**抜粋文:**
----------
さて、それでは、6分間歩行テストをどのように評価するのかについて解説をします。

6分間歩行中の脈拍は疲労度やSpO2など総合的に判断しますが、なんといっても一番重要なのは、6分間歩行距離です。

つまり、6分間でどれほどの距離を歩くことができたかという事です。

最初に、6分間歩行距離が低すぎるといういわゆるカットオフ値について紹介します。

フレイルの基準になるカットオフ値:300m

昨今、フレイルという言葉が一般化してきましたが、運動機能の低下を示す状態として、高齢者の健康問題として注目されています。

日本版フレイル基準の1つとして”通常歩行速度<1.0m/秒”があります。

通常という表現があいまいであり、判断しずらいところではありますが、6分間で300m歩けないと歩行速度<1.0m/秒となるのため要注意でしょう。
----------
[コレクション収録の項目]
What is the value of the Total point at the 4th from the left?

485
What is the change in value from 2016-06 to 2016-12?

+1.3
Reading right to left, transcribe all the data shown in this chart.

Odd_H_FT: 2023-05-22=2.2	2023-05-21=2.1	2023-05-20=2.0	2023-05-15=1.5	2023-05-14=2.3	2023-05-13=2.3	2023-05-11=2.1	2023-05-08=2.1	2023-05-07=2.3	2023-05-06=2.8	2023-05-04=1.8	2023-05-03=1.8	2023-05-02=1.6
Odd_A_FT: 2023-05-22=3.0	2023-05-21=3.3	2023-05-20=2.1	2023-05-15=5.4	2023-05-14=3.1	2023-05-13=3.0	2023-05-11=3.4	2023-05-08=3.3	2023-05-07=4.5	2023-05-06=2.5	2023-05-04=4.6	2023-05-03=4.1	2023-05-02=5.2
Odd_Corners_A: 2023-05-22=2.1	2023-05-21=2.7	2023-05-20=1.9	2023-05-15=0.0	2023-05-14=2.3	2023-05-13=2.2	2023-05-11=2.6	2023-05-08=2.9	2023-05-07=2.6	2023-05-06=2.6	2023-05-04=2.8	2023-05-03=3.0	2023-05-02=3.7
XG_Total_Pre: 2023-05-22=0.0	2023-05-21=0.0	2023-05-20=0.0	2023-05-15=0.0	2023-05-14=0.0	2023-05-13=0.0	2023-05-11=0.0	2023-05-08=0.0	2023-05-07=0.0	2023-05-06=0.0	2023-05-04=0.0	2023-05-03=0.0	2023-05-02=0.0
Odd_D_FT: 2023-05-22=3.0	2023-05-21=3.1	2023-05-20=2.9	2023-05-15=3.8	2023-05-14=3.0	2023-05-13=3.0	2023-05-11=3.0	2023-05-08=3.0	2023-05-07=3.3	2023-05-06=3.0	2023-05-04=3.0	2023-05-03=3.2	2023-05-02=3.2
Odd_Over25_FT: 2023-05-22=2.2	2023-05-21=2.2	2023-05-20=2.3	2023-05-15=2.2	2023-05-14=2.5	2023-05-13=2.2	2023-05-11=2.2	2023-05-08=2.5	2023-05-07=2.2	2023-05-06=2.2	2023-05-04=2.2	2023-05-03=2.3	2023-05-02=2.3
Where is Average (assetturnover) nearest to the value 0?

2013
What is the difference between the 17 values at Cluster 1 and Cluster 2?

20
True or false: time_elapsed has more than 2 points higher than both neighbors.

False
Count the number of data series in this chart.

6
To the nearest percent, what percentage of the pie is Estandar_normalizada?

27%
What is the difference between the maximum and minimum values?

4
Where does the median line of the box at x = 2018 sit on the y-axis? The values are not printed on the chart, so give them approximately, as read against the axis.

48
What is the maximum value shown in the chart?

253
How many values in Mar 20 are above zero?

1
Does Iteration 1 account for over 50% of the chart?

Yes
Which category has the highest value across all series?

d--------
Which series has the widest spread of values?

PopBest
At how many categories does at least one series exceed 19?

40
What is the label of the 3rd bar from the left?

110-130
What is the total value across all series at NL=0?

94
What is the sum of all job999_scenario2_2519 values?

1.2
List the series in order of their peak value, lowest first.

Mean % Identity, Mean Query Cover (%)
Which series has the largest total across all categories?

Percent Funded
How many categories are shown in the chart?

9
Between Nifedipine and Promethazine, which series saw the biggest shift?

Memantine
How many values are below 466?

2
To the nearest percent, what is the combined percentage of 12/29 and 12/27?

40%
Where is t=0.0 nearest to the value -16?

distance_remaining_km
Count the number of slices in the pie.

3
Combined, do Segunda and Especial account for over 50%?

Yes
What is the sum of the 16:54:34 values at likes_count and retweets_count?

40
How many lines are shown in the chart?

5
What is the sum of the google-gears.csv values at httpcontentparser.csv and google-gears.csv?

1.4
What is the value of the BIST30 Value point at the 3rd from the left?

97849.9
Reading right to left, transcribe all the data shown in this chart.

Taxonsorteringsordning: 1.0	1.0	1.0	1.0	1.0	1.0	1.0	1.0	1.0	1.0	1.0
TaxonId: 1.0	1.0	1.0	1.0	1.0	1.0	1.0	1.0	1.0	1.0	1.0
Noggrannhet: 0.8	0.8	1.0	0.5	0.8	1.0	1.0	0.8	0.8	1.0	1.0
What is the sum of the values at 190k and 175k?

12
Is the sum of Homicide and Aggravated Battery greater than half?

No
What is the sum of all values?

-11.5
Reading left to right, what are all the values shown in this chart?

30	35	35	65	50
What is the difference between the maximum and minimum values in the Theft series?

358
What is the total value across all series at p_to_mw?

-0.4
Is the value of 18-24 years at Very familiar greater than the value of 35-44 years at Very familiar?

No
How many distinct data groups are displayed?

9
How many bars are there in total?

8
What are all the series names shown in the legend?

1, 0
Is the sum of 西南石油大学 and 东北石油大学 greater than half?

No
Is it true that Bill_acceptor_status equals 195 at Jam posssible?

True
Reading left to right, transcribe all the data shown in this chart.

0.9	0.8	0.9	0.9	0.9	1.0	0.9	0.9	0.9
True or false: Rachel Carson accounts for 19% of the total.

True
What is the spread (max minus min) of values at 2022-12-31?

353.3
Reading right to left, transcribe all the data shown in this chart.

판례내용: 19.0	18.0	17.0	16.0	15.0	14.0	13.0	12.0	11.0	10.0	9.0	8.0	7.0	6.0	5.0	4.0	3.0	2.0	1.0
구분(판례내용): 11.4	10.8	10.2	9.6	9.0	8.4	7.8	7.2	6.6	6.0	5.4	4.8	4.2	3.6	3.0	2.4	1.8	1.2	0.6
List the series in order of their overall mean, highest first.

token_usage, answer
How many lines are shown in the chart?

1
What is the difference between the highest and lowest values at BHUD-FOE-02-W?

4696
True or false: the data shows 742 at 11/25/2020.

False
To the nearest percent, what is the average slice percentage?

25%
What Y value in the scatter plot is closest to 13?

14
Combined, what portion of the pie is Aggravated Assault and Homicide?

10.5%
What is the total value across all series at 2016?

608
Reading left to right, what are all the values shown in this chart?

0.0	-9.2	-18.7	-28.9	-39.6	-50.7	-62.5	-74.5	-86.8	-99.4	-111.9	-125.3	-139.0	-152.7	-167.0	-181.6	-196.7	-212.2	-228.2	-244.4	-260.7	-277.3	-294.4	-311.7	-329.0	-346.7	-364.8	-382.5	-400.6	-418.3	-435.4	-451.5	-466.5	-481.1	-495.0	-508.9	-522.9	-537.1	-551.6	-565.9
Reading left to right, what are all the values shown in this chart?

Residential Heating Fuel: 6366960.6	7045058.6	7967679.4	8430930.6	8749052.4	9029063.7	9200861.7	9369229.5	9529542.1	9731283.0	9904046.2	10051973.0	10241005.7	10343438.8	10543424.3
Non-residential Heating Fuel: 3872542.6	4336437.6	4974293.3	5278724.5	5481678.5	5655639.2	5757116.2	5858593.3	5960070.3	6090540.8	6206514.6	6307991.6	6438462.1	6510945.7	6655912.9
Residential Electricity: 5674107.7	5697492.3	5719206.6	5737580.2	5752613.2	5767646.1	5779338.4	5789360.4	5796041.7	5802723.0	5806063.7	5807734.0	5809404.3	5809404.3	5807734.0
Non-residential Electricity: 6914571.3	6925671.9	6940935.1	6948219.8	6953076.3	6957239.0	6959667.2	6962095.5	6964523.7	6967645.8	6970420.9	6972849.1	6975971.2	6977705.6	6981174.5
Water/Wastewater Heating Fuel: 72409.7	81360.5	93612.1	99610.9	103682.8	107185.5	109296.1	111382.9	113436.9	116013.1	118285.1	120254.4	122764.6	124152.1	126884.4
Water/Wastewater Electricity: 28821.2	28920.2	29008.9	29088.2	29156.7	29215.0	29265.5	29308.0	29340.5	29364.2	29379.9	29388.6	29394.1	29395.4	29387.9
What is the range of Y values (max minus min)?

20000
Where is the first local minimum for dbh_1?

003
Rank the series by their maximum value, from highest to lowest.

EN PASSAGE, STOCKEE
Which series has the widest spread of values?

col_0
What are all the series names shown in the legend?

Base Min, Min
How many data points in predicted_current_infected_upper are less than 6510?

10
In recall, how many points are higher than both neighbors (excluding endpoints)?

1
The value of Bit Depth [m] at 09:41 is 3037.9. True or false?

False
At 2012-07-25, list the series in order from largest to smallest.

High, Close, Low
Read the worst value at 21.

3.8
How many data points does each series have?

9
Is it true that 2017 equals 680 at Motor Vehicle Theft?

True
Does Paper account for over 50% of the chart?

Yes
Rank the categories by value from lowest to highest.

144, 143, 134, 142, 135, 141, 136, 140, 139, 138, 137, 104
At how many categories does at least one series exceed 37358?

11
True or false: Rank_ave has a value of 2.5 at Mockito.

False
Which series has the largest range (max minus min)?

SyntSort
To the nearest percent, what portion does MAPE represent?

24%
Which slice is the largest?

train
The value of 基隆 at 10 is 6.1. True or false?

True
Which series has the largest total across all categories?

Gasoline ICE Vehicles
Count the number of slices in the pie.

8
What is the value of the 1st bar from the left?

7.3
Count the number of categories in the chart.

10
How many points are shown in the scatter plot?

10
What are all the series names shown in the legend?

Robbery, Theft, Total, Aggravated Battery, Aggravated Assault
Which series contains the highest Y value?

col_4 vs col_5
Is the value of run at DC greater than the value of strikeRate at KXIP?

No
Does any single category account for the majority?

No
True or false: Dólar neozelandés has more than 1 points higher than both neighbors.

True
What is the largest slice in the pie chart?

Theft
----------
**課題内容:**
A – 6分間歩行テストの文章のうち、「昨今、フレイルという言葉が」で始まる段落を、主な内容を保ったまま箇条書きにまとめなさい。
B – 6分間歩行テストの文章を、最後の文の後から引き継いで書き進めなさい。

**演習の解答:**
A –
・フレイルという言葉が一般化してきた。
・フレイルは運動機能の低下を示す状態である。
・高齢者の健康問題として注目されている。

B –
(参考)日本版フレイル基準

項目評価基準
体重減少6か月で、2kg以上の(意図しない)体重減少
筋力低下握力:男性<28kg、女性<18kg
疲労感(ここ2週間)わけもなく疲れたような感じがする
歩行速度通常歩行速度<1.0m/秒
身体活動1.軽い運動・体操をしていますか?
2.定期的な運動・スポーツをしていますか?
上記の2つのいずれも「週に1回もしていない」と回答
※ 5つの評価基準のうち、3項目以上に該当するものをフレイル(Frail)、1項目または2項目に該当するものをプレフレイル(Prefrail)、いずれも該当しないものを健常(Robust)とする。

移動能力が低下しているサインとされる値:400m

サルコペニアは加齢などにより筋肉量が減少してく現象のことです。フレイルとの違いが紛らわしいですが、サルコペニアは筋肉の減少に焦点を当てた概念です。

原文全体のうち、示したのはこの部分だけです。